CTE_CleanResult leaves only relevant parts from CTE_Recursive and again merges both ID1 and ID2 using UNION.

+----------+---------+
| AnchorID |   ID    |
+----------+---------+
|       10 |      10 |
|       10 |      20 |
|       10 |      30 |
|       10 |      40 |
|       20 |      10 |
|       20 |      20 |
|       20 |      30 |
|       20 |      40 |
|  2540222 |  255714 |
|  2540222 | 2540222 |
|  2540222 | 4457745 |
|   255714 |  255714 |
|   255714 | 2540222 |
|   255714 | 4457745 |
|       30 |      10 |
|       30 |      20 |
|       30 |      30 |
|       30 |      40 |
|       40 |      10 |
|       40 |      20 |
|       40 |      30 |
|       40 |      40 |
|  4457745 |  255714 |
|  4457745 | 2540222 |
|  4457745 | 4457745 |
|       50 |      50 |
|       50 |      60 |
|       50 |      70 |
|       60 |      50 |
|       60 |      60 |
|       60 |      70 |
|       70 |      50 |
|       70 |      60 |
|       70 |      70 |
+----------+---------+

Final SELECT

Now we need to build a string of comma-separated ID values for each AnchorID. CROSS APPLY with FOR XML does it. DENSE_RANK() calculates the NewID numbers for each AnchorID.
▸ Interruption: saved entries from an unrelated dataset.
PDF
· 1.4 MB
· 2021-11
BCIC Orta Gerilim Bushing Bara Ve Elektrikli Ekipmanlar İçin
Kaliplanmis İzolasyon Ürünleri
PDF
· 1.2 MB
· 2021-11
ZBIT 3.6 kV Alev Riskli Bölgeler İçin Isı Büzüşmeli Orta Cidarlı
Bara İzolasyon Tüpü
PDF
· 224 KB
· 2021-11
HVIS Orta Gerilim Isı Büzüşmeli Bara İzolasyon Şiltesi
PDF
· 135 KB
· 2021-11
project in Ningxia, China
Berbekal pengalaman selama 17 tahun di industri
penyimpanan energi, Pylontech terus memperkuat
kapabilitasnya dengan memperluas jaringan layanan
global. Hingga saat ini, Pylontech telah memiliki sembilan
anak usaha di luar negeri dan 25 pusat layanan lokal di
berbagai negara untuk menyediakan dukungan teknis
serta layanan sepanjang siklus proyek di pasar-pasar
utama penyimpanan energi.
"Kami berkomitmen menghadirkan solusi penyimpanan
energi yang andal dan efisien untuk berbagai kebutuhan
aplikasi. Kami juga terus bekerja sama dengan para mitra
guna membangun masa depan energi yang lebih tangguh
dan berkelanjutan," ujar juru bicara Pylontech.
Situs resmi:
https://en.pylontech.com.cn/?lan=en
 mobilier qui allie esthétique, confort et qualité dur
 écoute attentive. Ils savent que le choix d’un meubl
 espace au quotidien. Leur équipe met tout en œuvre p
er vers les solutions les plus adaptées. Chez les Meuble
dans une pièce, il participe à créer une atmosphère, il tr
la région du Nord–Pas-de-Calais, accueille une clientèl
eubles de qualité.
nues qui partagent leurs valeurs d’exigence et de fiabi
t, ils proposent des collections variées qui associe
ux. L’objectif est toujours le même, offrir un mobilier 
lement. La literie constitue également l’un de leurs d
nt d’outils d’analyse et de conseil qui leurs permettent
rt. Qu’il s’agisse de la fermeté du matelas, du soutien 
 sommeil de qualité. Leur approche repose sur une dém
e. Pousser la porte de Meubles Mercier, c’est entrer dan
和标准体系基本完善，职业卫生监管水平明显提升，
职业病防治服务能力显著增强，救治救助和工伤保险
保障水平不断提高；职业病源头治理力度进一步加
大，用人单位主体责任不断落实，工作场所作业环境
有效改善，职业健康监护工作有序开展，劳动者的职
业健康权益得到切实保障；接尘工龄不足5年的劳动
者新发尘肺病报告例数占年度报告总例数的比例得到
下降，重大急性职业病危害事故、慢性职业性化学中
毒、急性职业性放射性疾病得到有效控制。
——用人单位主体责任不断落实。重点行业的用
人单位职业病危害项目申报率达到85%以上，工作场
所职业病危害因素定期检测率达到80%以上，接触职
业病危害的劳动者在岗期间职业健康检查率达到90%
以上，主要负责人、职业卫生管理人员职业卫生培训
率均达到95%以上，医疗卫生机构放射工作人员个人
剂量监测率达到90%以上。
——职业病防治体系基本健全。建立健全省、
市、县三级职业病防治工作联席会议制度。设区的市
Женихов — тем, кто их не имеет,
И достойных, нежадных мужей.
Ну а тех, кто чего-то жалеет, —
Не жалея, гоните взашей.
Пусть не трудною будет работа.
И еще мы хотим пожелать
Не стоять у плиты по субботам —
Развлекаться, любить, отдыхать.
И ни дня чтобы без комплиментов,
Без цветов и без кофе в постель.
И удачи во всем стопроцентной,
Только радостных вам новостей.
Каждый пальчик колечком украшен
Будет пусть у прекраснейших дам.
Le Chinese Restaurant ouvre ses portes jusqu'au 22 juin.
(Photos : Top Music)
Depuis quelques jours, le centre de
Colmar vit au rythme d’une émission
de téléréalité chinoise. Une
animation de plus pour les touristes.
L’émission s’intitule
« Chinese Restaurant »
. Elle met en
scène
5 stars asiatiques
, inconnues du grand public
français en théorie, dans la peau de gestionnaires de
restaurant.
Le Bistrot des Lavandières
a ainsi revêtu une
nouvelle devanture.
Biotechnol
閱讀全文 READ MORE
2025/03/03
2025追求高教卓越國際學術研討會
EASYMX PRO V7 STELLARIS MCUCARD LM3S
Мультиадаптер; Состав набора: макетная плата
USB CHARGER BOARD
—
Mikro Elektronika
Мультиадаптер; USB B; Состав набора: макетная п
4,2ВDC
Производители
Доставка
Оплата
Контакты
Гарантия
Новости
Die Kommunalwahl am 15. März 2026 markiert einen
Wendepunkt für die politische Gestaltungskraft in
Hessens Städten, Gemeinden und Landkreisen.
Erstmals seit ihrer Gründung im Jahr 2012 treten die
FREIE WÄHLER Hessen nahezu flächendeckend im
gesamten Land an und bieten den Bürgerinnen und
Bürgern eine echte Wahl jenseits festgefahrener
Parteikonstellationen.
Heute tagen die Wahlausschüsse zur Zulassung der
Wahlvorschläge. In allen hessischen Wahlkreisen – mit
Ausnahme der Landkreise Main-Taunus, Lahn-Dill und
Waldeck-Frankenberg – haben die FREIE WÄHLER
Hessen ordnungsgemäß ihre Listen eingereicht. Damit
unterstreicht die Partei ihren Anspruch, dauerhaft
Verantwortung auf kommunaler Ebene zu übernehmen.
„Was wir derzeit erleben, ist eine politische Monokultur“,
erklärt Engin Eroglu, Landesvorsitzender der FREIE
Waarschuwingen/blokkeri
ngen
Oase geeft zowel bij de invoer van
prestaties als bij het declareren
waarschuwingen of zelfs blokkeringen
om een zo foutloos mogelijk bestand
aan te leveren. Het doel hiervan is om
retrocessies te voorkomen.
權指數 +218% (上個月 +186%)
This query builds a full path for each identifier, which is not really necessary.

It is possible to make the overall solution more efficient by running this query once for each group/subgraph, in a loop.

Pick a single starting Identifier (add WHERE ID = 10 to CTE_Ids and CTE_Pairs), then delete from the source table all identifiers that were appended to this group. Repeat until the big table is empty.